The PI3K/AKT pathway is a critical intercellular signaling cascade that is pivotal in driving cancer progression, metastasis, and metabolic alterations (Huang et al. 2021a). The PI3K/AKT pathway has been known to be activated in various tumors, including HCC (Wu et al. 2020). Recent studies have shed light on the role of lncRNAs in regulating the PI3K/AKT pathway. For example, Wang et al. discovered that lncRNA ZFAS1 stimulates proliferation and migration while suppressing apoptosis in nasopharyngeal cancer via the activation of the PI3K/AKT pathway (Wang et al. 2019b). Similarly, Wang et al. proposed that the upregulation of the lncRNA FER1L4 exerts a suppressive effect on the migration and proliferation of HCC cells by modulating the PI3K/AKT signaling pathway (Wang et al. 2019a). Furthermore, Zheng et al. found that LINC01133 knockdown significantly impedes HCC tumor development by targeting the PI3K/AKT pathway (Zheng et al. 2019). SC79 functions as an activator of AKT, eliciting the phosphorylation of AKT to initiate activation of the PI3K/AKT signaling cascade (Luan et al. 2018). Here, we observed that SC79 partially restored the suppressive consequences of ZFAS1/ATIC downregulation on HCC cell proliferation and migration. Consequently, we deduced that the ZFAS1-ATIC axis promotes HCC cell proliferation and migration by modulating the PI3K/AKT signaling pathway.
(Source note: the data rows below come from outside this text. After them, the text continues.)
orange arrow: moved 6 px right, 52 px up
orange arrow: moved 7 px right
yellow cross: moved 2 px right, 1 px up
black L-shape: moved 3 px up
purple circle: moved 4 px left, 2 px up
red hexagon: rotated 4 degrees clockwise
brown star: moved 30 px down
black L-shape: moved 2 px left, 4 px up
However, this study had some limitations. First, we only examined the ceRNA network that regulates lncRNA ZFAS1 in ATIC, while the other regulatory mechanisms mentioned above that may be involved require further investigation. Second, the specific miRNAs involved in the ZFAS1-ATIC axis have not been identified, and the potential upstream regulatory factors controlling this axis have not been explored. Therefore, further identification of specific miRNAs involved in the ZFAS1-ATIC axis and exploration of potential upstream regulatory factors controlling this axis is required.
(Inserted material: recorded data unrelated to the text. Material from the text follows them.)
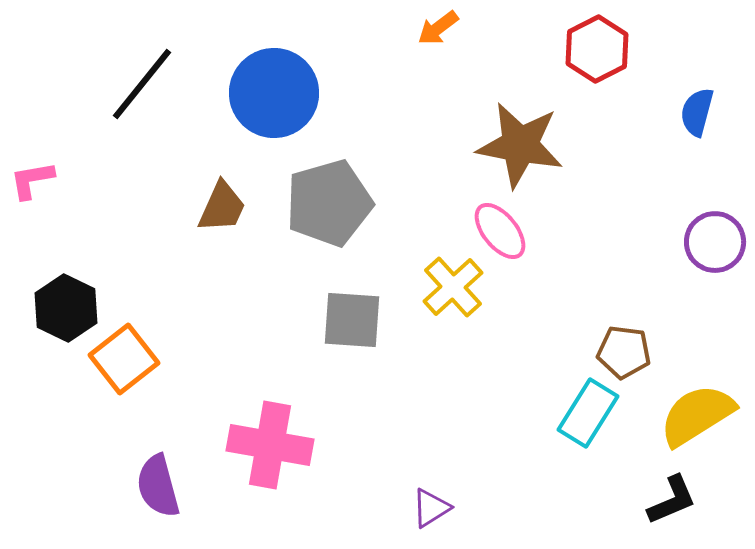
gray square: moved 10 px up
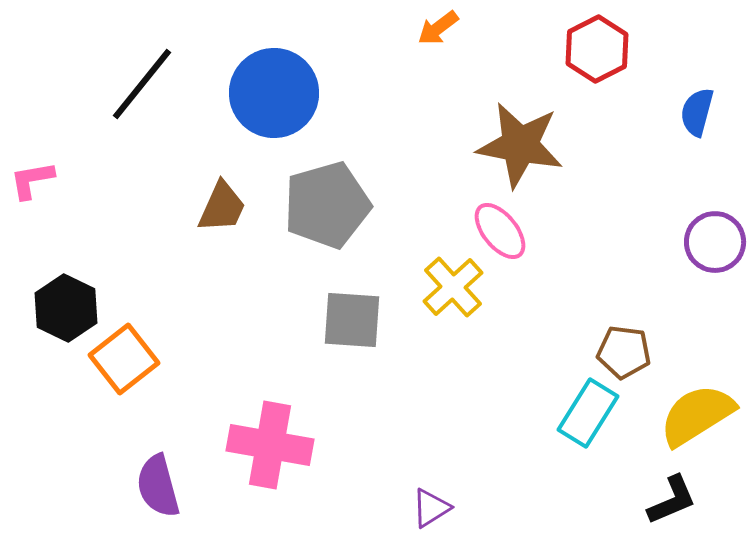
gray pentagon: moved 2 px left, 2 px down
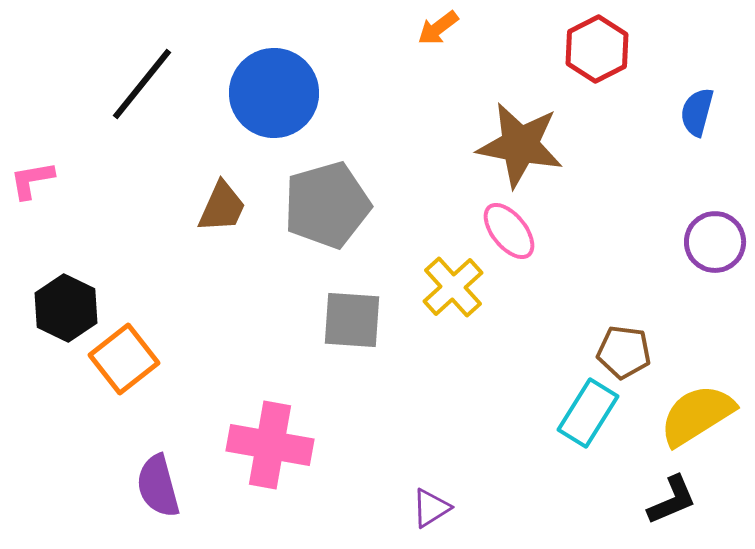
pink ellipse: moved 9 px right
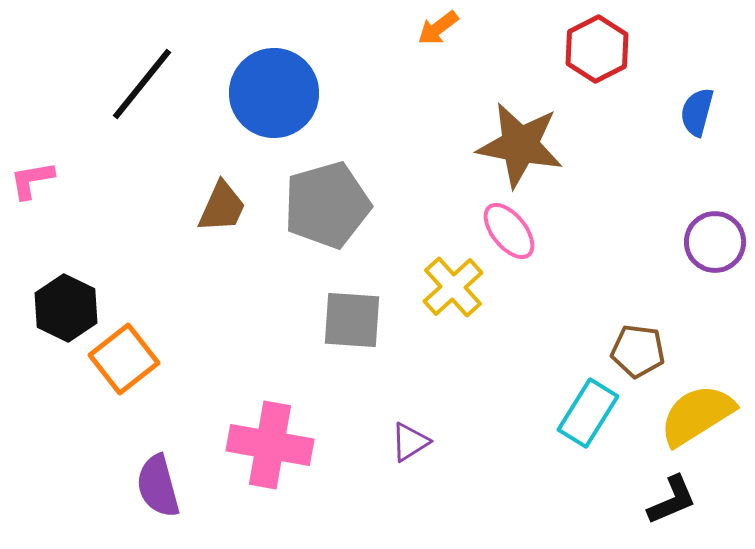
brown pentagon: moved 14 px right, 1 px up
purple triangle: moved 21 px left, 66 px up
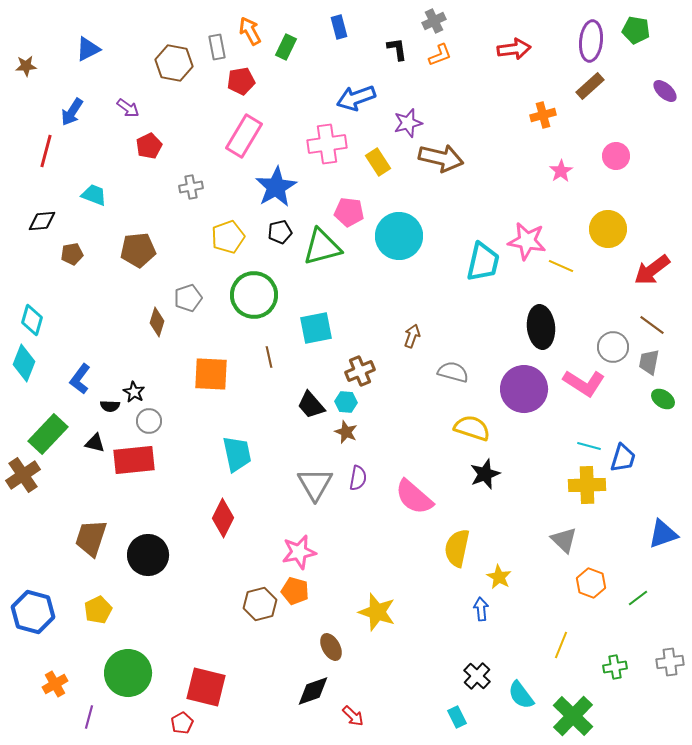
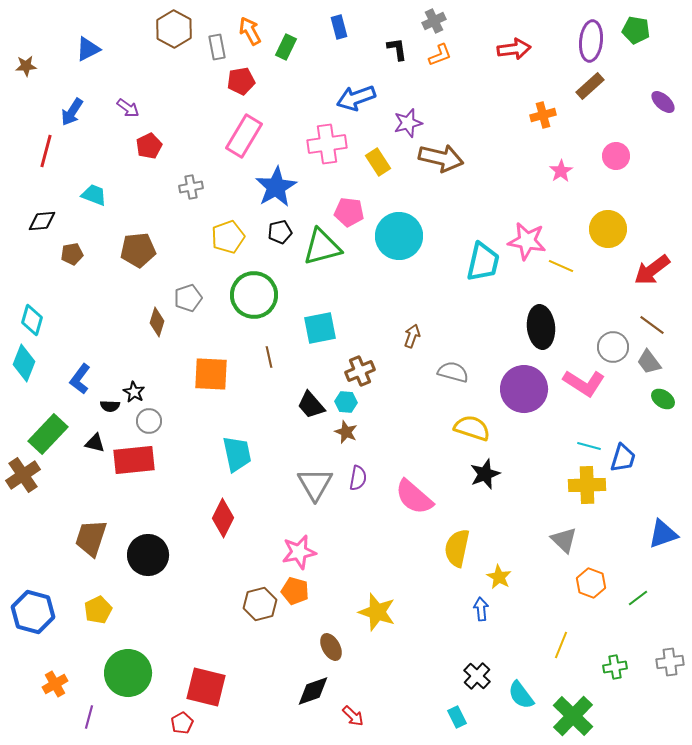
brown hexagon at (174, 63): moved 34 px up; rotated 18 degrees clockwise
purple ellipse at (665, 91): moved 2 px left, 11 px down
cyan square at (316, 328): moved 4 px right
gray trapezoid at (649, 362): rotated 48 degrees counterclockwise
In summary, we uncovered the pivotal significance of the lncRNAs ZFAS1 and ATIC in the progression of HCC. Our findings demonstrate that lncRNA ZFAS1 regulates ATIC transcription and promotes the proliferation and migration of HCC cells through the PI3K/AKT pathway. Moreover, the lncRNA ZFAS1-ATIC axis holds promise as both a diagnostic biomarker and therapeutic target for HCC.